Clint Byrum clint at ubuntu.com
Mon Oct 24 23:20:38 UTC 2011


Excerpts from devis's message of Mon Oct 24 15:18:14 -0700 2011:
> Hi,
> 
> I have always disliked the lack of modern packages on Debian/Ubuntu distros,
> I feel like minor are misused as major versions, with an exaggerated fear to
> upgrade.

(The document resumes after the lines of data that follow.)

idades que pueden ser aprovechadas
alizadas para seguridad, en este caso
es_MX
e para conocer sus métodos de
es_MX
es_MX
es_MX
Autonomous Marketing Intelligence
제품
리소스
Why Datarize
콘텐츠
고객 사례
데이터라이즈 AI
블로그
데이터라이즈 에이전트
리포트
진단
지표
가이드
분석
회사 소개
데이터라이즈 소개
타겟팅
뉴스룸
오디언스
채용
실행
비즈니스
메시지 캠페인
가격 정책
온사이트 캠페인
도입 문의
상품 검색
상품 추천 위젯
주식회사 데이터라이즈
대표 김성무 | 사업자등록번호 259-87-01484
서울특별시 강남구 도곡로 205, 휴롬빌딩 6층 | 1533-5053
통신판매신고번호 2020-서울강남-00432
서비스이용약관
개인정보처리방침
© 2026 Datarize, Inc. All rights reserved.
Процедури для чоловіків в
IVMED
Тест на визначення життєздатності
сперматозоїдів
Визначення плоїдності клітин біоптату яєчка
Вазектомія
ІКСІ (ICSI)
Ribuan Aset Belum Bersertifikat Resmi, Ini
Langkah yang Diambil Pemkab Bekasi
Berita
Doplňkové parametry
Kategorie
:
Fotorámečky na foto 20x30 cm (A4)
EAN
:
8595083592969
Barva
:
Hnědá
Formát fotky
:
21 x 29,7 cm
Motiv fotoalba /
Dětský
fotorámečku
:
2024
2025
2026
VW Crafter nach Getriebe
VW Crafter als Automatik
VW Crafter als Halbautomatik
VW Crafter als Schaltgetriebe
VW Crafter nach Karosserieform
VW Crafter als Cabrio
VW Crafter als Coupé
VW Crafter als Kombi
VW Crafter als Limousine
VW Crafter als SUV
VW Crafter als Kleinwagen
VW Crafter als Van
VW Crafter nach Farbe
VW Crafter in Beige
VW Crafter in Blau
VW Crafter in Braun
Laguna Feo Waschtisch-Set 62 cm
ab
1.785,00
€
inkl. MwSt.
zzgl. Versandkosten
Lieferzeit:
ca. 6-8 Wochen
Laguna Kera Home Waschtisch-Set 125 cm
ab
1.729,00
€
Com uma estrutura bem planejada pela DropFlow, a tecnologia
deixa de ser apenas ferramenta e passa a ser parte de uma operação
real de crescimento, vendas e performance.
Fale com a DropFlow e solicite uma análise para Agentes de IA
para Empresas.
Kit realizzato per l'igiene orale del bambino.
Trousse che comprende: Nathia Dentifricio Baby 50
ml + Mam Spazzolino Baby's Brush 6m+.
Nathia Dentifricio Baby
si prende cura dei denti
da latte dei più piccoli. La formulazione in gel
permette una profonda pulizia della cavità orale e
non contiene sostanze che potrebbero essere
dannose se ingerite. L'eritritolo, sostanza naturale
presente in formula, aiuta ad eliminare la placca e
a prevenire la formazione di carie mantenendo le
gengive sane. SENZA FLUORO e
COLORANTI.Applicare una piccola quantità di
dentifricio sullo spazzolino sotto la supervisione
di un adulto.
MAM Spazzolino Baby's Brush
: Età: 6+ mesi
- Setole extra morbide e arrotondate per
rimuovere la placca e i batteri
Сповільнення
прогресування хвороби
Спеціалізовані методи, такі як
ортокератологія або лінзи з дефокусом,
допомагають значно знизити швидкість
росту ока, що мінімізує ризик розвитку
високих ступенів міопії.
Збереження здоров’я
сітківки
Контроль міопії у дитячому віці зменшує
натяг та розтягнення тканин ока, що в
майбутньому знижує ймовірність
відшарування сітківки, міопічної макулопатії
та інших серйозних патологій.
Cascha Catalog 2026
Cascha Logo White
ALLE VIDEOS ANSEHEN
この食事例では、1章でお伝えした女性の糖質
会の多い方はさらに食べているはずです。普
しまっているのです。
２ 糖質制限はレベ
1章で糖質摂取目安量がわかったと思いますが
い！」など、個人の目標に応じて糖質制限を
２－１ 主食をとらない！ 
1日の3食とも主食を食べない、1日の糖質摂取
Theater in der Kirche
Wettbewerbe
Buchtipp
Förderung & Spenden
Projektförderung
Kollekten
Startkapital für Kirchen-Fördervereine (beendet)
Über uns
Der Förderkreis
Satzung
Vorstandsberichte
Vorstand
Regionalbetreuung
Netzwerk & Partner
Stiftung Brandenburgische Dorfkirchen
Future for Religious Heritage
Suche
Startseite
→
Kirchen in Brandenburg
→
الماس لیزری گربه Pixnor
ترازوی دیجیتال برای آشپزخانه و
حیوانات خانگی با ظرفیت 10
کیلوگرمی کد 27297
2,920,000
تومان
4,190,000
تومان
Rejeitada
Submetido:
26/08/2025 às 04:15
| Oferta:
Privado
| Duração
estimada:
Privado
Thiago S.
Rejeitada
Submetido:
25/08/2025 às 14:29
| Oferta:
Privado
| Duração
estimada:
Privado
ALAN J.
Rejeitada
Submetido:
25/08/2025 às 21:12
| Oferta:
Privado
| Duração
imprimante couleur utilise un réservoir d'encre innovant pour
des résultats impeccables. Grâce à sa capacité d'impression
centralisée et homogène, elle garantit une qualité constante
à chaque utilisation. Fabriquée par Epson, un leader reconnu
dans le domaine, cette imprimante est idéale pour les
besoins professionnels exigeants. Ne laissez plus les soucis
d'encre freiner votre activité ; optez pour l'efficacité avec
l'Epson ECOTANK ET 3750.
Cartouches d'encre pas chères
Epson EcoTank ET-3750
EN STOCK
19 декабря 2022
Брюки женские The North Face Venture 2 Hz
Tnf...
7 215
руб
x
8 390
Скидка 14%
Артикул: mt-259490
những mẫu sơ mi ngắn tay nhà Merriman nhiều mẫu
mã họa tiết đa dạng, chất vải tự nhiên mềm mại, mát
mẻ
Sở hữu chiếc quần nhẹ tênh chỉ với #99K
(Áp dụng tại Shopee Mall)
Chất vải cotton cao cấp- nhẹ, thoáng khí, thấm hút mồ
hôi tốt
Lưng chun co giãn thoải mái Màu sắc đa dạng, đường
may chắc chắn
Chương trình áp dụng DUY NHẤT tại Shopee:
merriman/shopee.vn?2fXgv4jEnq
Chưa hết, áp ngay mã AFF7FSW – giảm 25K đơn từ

It's like building web sites for IE6 because people are not allowed
> to upgrade to IE9, very frustrating for developers and hard to explain to
> stakeholders. (OT: so I welcomed Chrome/FF choice to bump major versions
> very frequently).
> 
> Why can Ubuntu only support 5.3.x and not simply 5.x ?  As far as I can see
> BC will be guaranteed, PHP maintainers are really committed to it, and only
> a new major version would be so problematic as many suggest.
> 
> As a user, I would really encourage to include the latest stable 5.x and
> provide to the community all the available 5.x upgrade during the next 5
> years (5.4, 5.5 etc).  Those 105 php apps should be maintained or removed,
> not used as an excuse to slow down the community.

devis, Firefox and Chrome are "leaf" packages. They can bump versions
and they only affect one package, themselves. This allows testing to be
simple and definitive.

PHP supports not only the 105 apps in the Ubuntu archive, but thousands
upon thousands of PHP applications which people write to run on top
of Ubuntu.

By freezing around a single version, and emphatically reviewing each
update to ensure it does not introduce any changes in behavior (even
positive changes!) without a clear justification (fixing a critical
bug for instance), users can be assured that the app they write for any
given release of Ubuntu will continue to function for the life of that
release.

We actually do have a "micro release exception" process which we have
in place for a few upstreams:

https://wiki.ubuntu.com/StableReleaseUpdates/MicroReleaseExceptions

PHP5 isn't actually that far off from the requirements there, just need
to enable the regression tests in the build and have them all pass. As
I understand it, PHP 5.4 will have that, so one more positive for that.

Note that we also have the ubuntu-backports project which can be used
to obtain newer versions in the older release. There is a requirement,
however, that all dependent packages are smoke tested with each backport,
so somebody would have to automate testing all of the PHP applications
in Ubuntu before backports was a viable option.